Возят мои книги в седельной сумке,
Читают их в пальмовой роще,
Забывают на тонущем корабле.
Поэт в первую очередь обращается к таким же, как он, романтикам, скитальцам, которые больше всего в жизни дорожат личной свободой и честью, поэтому с ними он может говорить на одном языке. Вторая часть стихотворения звучит как завещание. Гумилёв учит своих друзей-романтиков мужеству перед лицом жизни и смерти:
Я не оскорбляю их неврастенией,
Не унижаю душевной теплотой,
Не надоедаю многозначительными намеками
На содержимое выеденного яйца,
Но когда вокруг свищут пули,
Когда волны ломают борта,
Я учу их, как не бояться,
Не бояться и делать что надо.
………………………………………………..
А когда придет их последний час,
Ровный, красный туман застелет взоры,
Я научу их сразу припомнить
Всю жестокую, милую жизнь.
Всю родную, странную землю,
И, представ перед ликом Бога
С простыми и мудрыми словами,
Ждать спокойно Его суда.
Шедевр русской лирики «Заблудившийся трамвай» открывает потаенные, провидческие видения поэта:
В красной рубашке, с лицом, как вымя,
Голову срезал палач и мне…
И где:
Видишь вокзал, на котором можно
В Индию Духа купить билет.
Да ведь это билет в вечность, где души держат ответ перед Всевышним.
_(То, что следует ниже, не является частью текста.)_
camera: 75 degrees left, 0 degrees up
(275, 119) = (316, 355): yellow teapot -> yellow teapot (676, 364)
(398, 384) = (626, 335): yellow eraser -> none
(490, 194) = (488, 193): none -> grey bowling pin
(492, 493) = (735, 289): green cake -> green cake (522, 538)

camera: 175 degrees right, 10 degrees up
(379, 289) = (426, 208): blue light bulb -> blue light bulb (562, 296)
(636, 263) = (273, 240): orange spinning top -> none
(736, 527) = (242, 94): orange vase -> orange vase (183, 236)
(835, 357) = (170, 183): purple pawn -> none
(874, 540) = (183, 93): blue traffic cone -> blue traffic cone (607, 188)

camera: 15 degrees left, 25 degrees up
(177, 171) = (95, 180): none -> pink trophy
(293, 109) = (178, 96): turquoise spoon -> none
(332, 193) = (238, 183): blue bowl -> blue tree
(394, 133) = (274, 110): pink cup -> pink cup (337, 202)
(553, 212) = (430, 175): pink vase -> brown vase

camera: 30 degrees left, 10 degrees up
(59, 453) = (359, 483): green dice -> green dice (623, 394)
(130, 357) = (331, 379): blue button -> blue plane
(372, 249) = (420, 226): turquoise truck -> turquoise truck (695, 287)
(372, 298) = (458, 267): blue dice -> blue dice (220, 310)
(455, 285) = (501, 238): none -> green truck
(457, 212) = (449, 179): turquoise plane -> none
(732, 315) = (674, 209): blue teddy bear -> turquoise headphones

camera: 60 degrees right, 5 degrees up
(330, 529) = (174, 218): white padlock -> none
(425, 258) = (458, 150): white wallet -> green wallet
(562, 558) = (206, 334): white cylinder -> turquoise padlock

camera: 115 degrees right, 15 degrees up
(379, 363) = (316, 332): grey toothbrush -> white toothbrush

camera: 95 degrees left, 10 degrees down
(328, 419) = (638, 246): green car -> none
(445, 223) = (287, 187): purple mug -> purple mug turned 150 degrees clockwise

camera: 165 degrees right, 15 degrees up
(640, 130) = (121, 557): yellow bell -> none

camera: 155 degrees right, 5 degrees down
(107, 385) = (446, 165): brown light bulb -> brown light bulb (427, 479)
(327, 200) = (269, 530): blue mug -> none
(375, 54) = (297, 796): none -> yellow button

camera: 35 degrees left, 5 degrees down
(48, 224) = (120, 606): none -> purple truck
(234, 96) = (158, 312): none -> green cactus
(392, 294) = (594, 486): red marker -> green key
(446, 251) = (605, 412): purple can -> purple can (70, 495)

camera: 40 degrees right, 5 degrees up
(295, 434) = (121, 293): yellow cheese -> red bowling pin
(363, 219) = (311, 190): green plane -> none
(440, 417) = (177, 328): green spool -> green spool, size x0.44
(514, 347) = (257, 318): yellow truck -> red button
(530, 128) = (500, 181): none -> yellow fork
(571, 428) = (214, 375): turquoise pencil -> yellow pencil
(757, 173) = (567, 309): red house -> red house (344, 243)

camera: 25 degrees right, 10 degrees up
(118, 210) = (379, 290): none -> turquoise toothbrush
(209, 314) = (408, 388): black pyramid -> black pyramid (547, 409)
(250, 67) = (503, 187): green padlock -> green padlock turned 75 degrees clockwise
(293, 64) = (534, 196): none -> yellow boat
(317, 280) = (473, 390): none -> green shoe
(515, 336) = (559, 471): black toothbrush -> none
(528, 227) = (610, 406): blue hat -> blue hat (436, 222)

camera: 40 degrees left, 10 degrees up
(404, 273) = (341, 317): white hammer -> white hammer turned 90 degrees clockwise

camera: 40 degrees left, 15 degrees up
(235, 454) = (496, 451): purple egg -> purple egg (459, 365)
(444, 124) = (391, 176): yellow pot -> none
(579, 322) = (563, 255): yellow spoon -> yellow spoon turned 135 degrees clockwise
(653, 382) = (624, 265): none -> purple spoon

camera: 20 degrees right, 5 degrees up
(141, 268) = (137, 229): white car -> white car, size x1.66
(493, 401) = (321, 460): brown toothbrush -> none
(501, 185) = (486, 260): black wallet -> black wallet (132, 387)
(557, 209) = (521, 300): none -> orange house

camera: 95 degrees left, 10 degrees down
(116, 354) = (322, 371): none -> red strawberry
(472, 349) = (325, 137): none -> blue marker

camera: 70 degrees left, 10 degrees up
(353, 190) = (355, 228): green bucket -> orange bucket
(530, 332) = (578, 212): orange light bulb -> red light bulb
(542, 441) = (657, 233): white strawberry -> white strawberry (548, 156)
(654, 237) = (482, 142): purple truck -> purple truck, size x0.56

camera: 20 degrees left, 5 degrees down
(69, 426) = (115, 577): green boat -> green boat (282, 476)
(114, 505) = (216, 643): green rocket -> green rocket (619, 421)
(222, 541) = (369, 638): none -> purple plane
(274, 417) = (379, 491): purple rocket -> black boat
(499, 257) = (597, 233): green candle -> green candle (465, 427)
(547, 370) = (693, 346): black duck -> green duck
Георгий Иванов в рецензии на сборник писал в «Летописи Дома литераторов», вышедшей 1 ноября 1921 года: «„Огненный столп“ Н. Гумилёва более чем любая из его предыдущих книг полна напряженного стремления вперед по пути полного овладения мастерством поэзии в высшем (и единственном) значении этого слова. „Я помню древнюю молитву мастеров…“ — так начинается одно из центральных по значению стихотворений „Огненного столпа“. Стать мастером — не формы, как любят у нас выражаться, а подлинным мастером поэзии, человеком, которому подвластны все тайны этого труднейшего из искусств, — Гумилёв стремится с первых строк своего полудетского „Пути Конквистадоров“, и „Огненный столп“ красноречивое доказательство того, как много было достигнуто поэтом и какие широкие возможности перед ним открывались. Если мы проследим пройденный Гумилёвым творческий путь, то не найдем на всем его протяжении почти никаких отклонений от раз и навсегда поставленной цели. Стремление к ней, сначала инстинктивное, с годами делается все более сознательным и волевым. Цель эта — поднять поэзию до уровня религиозного культа, вернуть ей ту силу, которой Орфей очаровывал даже зверей и камни».